The autumn and winter months usher in harsh conditions, drying out the air and our skin with it. The mucosal lining of our nasal passages acts as a barrier to dust, bacteria, and viruses. When dried and cracked, those crevices offer an entryway for pathogens to enter our bloodstream and cause illness. Doing regular Nasya works in a couple ways:
- It keeps the lining of the moist and supple, resistant to drying out and cracking
- If the oil is medicated, certain herbs provide antimicrobial and antiinflammatory benefits - sometimes even help for reducing stress and promoting sleep - thereby further reducing your risk of illness during cold and flu season.
- Improved sleep and reduced stress improve overall health and a sense of wellbeing
If you don’t have access to a medicated Nasya oil, organic olive or almond oil or ghee work perfectly well!
Abhyanga is one of the most nurturing indulgences you can do for yourself. Whether it’s done by a skilled practitioner or by yourself, the act of anointing one’s self with oil is a ritual like no other. Loosely translated as “loving hands”, Abhyanga is an art of massage that has existed for centuries in many cultures under different names. Taking the time for Abhyanga is a way to respect your mind, body and spirit and keep yourself in optimal health by way of the skin, the body’s largest organ. The skin is both a protective barrier from the outside world and also a gateway to deliver micronutrients from external sources to our deeper tissues and eventually circulation. Read more about the many benefits of Abhyanga.
Abhyanga Frequency & Type of Oil
- Sesame oil, olive oil, or sweet almond oil
- 3-4 times/week
- Coconut oil, jojoba oil, or sunflower oil
- 1-2 times/week
- Sesame oil, safflower oil, grapeseed oil
Ayurveda allows us to instill balance within by way of our senses. Abhyanga uses the sense of touch along with the energetics of the oils and herbs. Food brings balance via taste and the rasas, or energetics of food within the body (warming, cooling, drying, etc). Aromatherapy has an extremely powerful effect on our limbic system, the part of the nervous system that controls emotions, memory, behavior, and mood, through the sense of smell. Vatas benefit from warm, spicy, sweet, and grounding fragrances. Examples are: cinnamon, vanilla, neroli, nutmeg, bergamot, frankincense, and clary sage.

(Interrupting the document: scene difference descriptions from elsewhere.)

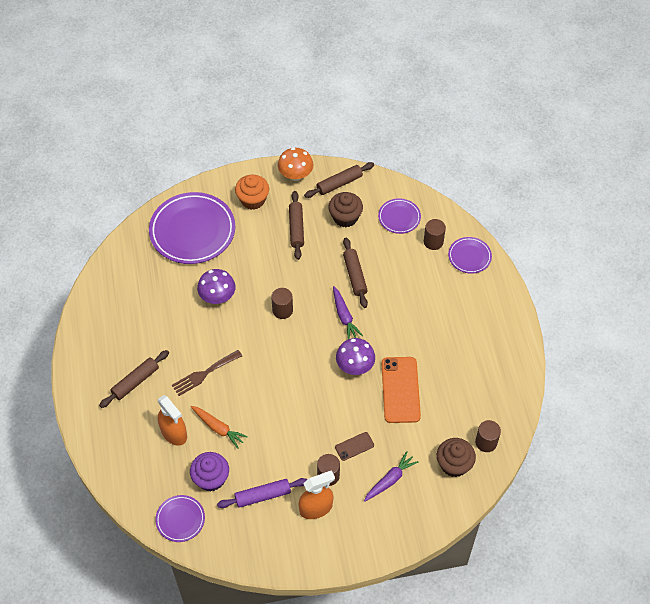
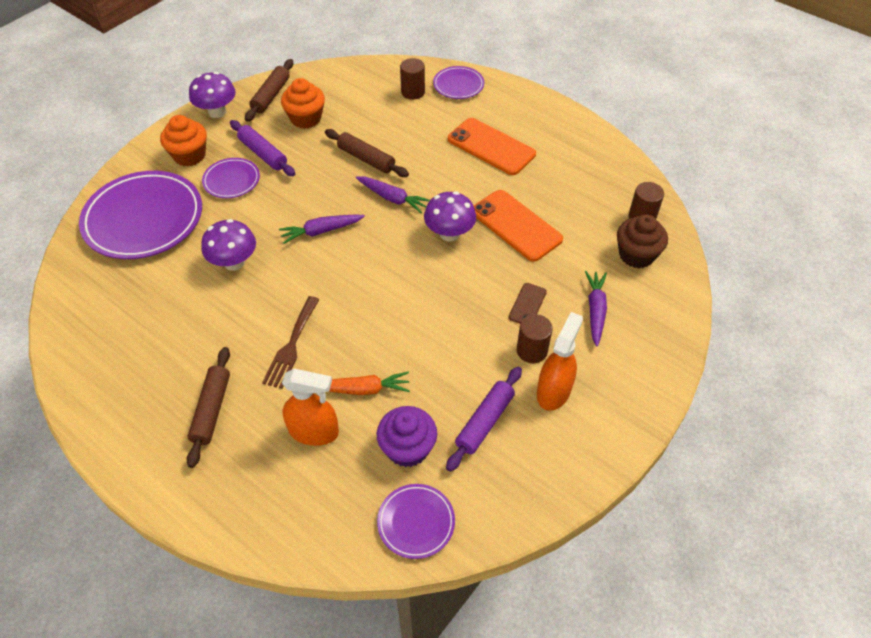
camera: 40 degrees left, 5 degrees down
(282, 310) = (321, 231): brown cylinder -> purple carrot
(295, 175) = (217, 112): orange mushroom -> purple mushroom
(296, 228) = (263, 154): brown rolling pin -> purple rolling pin
(345, 217) = (306, 118): brown cupcake -> orange cupcake
(399, 217) = (360, 91): purple plate -> purple plate (231, 180)
(442, 321) = (491, 147): none -> orange phone

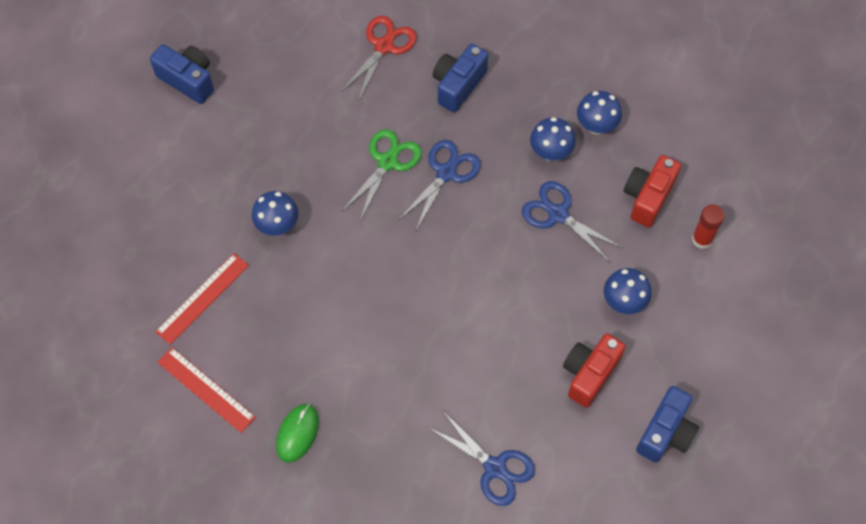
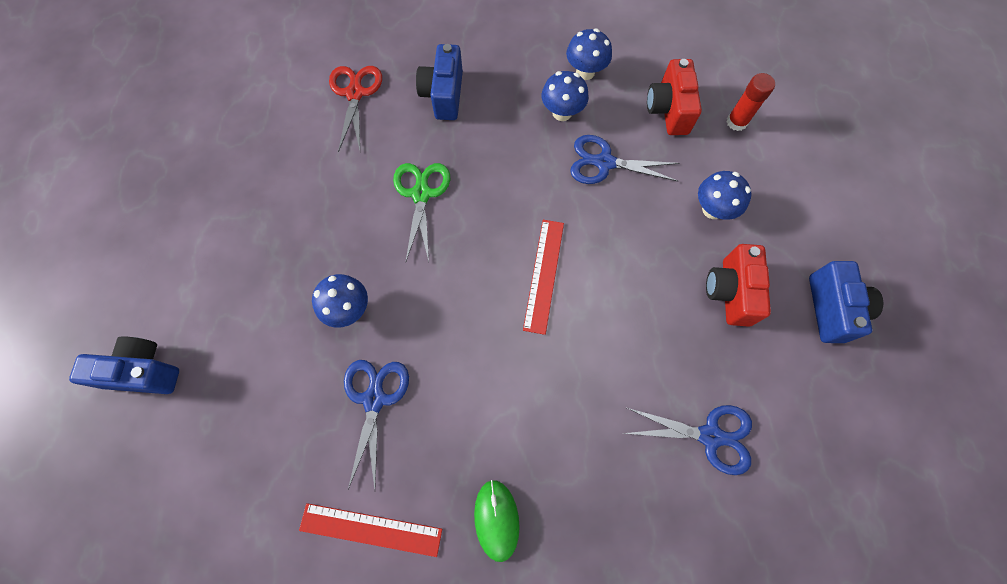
camera: 30 degrees left, 5 degrees up
(188, 80) = (176, 213): blue camera -> blue camera (143, 372)
(202, 298) = (311, 429): red ruler -> red ruler (543, 275)
(446, 173) = (482, 176): blue scissors -> blue scissors (374, 399)

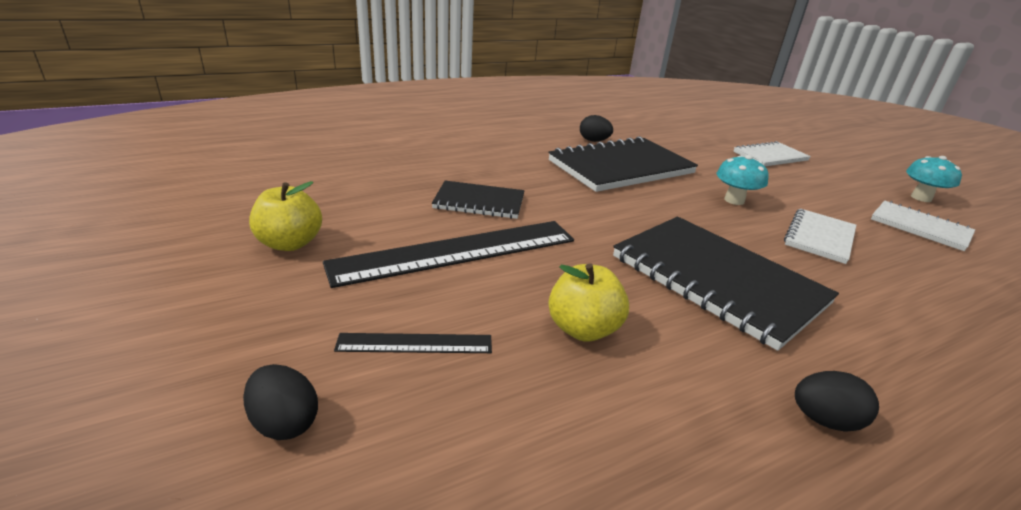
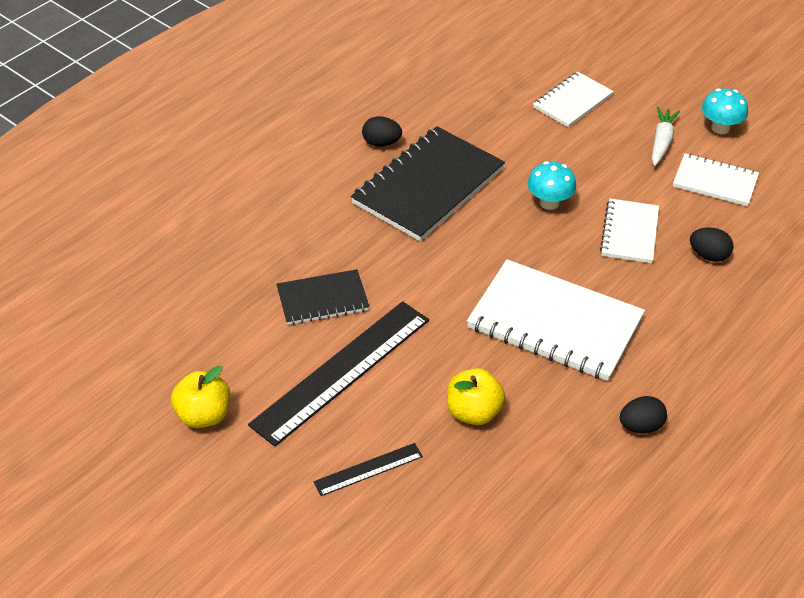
camera: 20 degrees left, 15 degrees up
(285, 422) = (331, 551): black egg -> black egg (708, 255)
(717, 280) = (554, 323): black notebook -> white notebook
(857, 192) = (661, 142): none -> white carrot

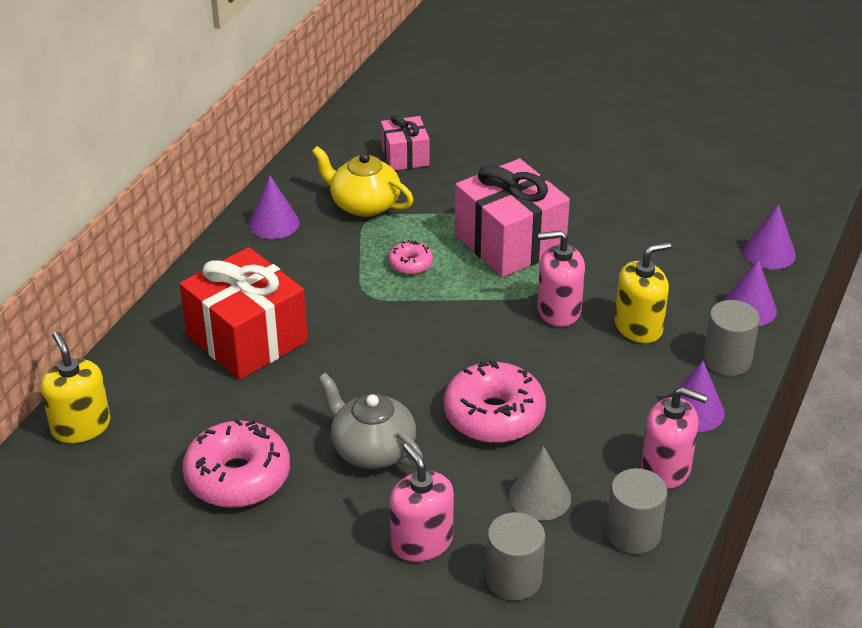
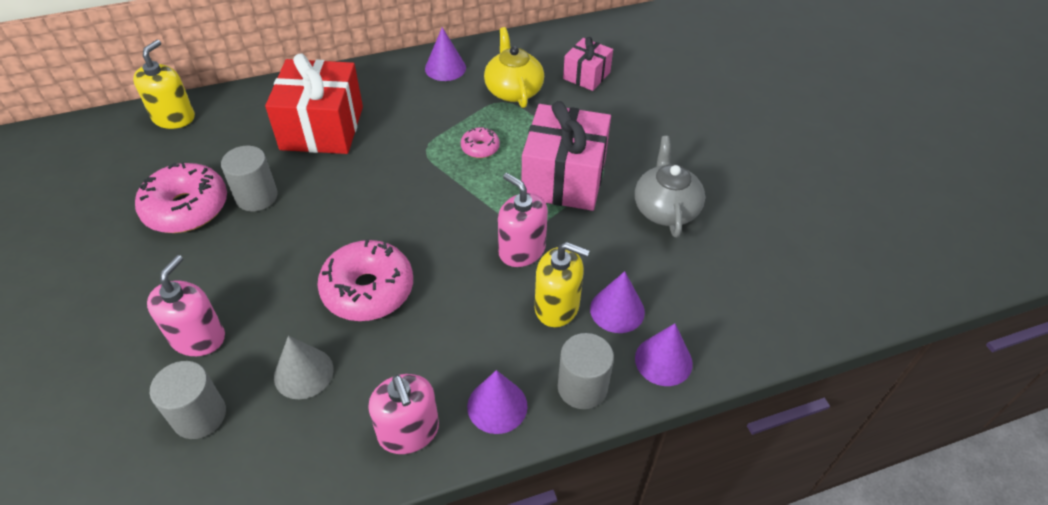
camera: 45 degrees right, 10 degrees up
(372, 449) = (271, 251): grey teapot -> grey teapot (665, 209)
(633, 534) = (312, 459): grey cylinder -> grey cylinder (256, 197)
(769, 253) = (750, 329): purple cone -> purple cone (617, 310)

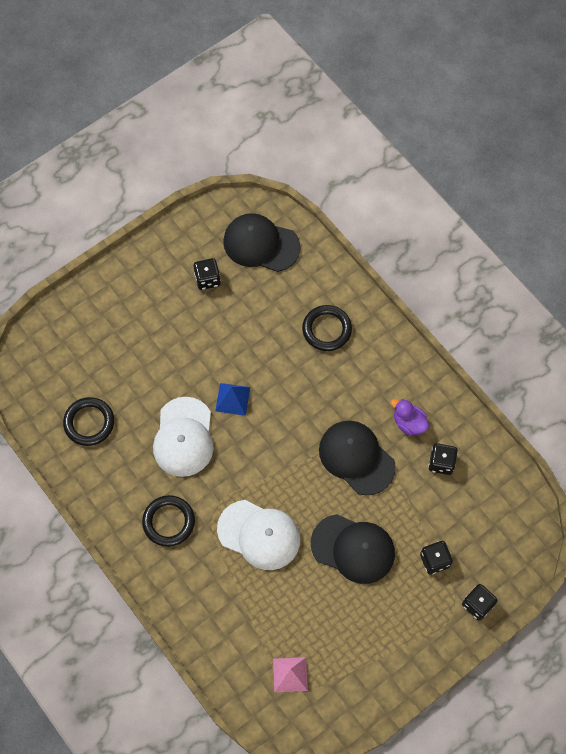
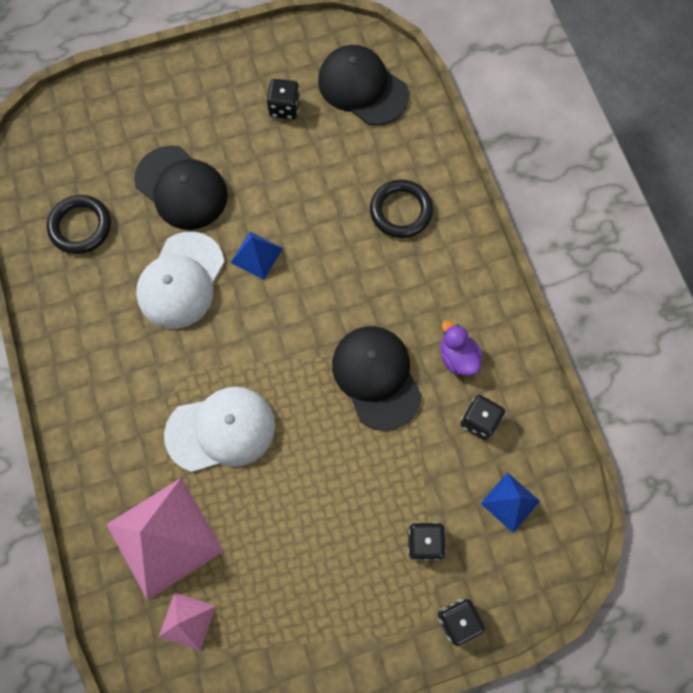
camera: 20 degrees right, 5 degrees up
(169, 522) = (121, 375): black ring -> none
(250, 624) = (165, 537): none -> pink pyramid
(259, 535) = (221, 430): white cap -> white cap turned 60 degrees counterclockwise
(353, 549) = (328, 489): black cap -> black cap (181, 188)
(483, 512) = (510, 502): none -> blue pyramid

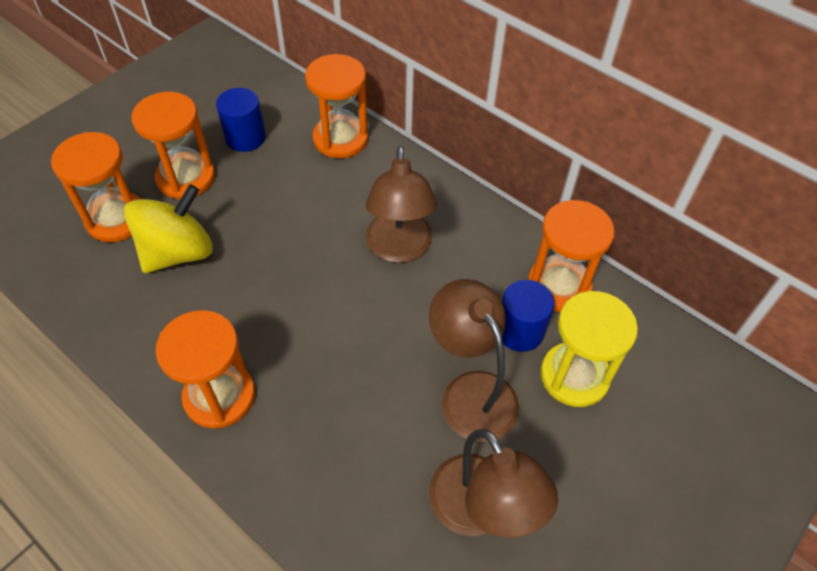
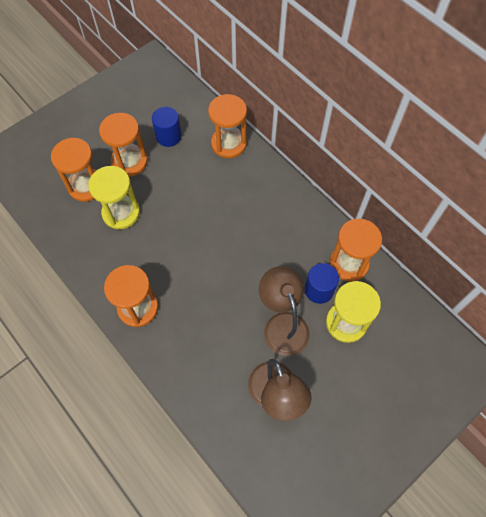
camera: 10 degrees right, 10 degrees up
(178, 252) = (121, 213): yellow spinning top -> yellow hourglass
(399, 249) = (254, 226): brown lamp -> none

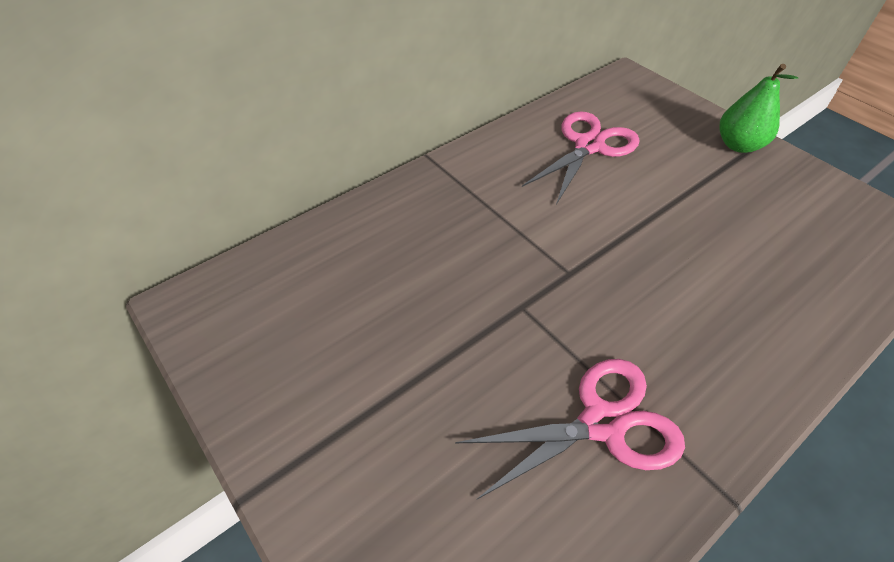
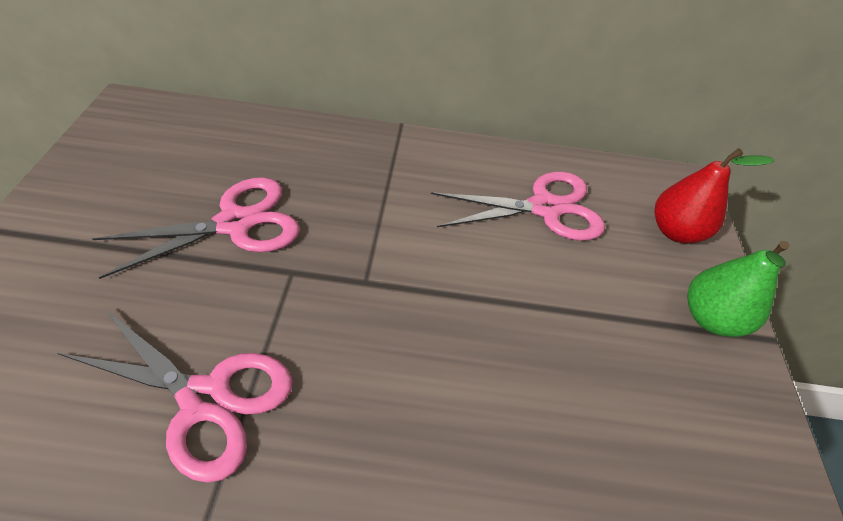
camera: 40 degrees right, 0 degrees up
(434, 311) = (235, 223): none -> pink scissors
(663, 109) = (675, 231): none -> red pear

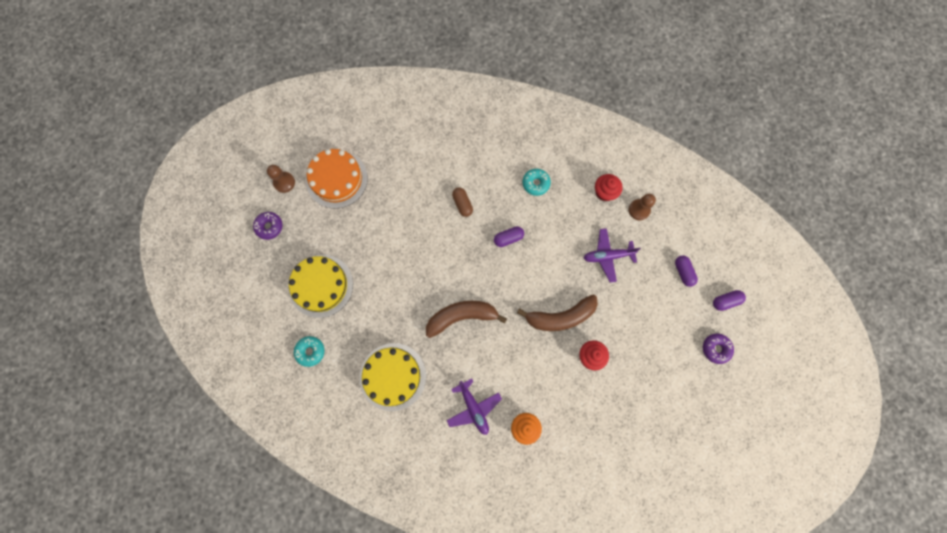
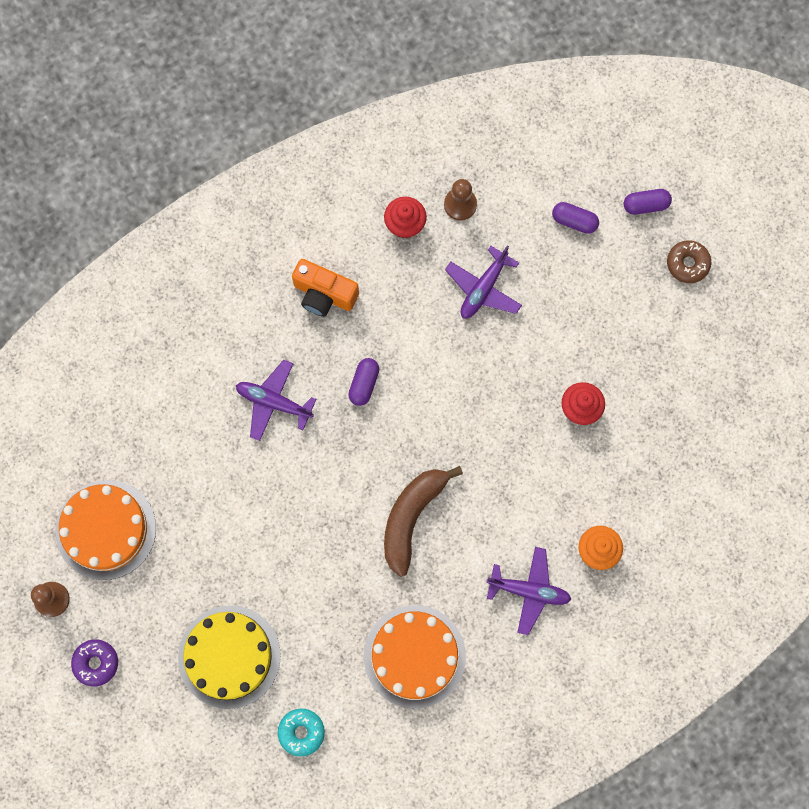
camera: 50 degrees left, 0 degrees up
(392, 376) = (414, 656): yellow cake -> orange cake
(462, 204) = (274, 402): brown capsule -> purple plane
(536, 183) = (324, 294): turquoise donut -> orange camera
(560, 317) = (508, 404): brown banana -> none
(716, 349) = (687, 264): purple donut -> brown donut
(725, 301) = (645, 205): purple capsule -> purple capsule turned 60 degrees clockwise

Just because the wind outside is blowing doesn’t mean you need to take off with it. Create stability with grounding and nourishing foods. Increase self care activities like Nasya and Abhyanga which promote well being and remind us self care is the best form of self respect. And use your senses; they are the pathway to the brain and consciousness. Listen and honor what your mind and body need today and follow your intuition, it is rarely wrong.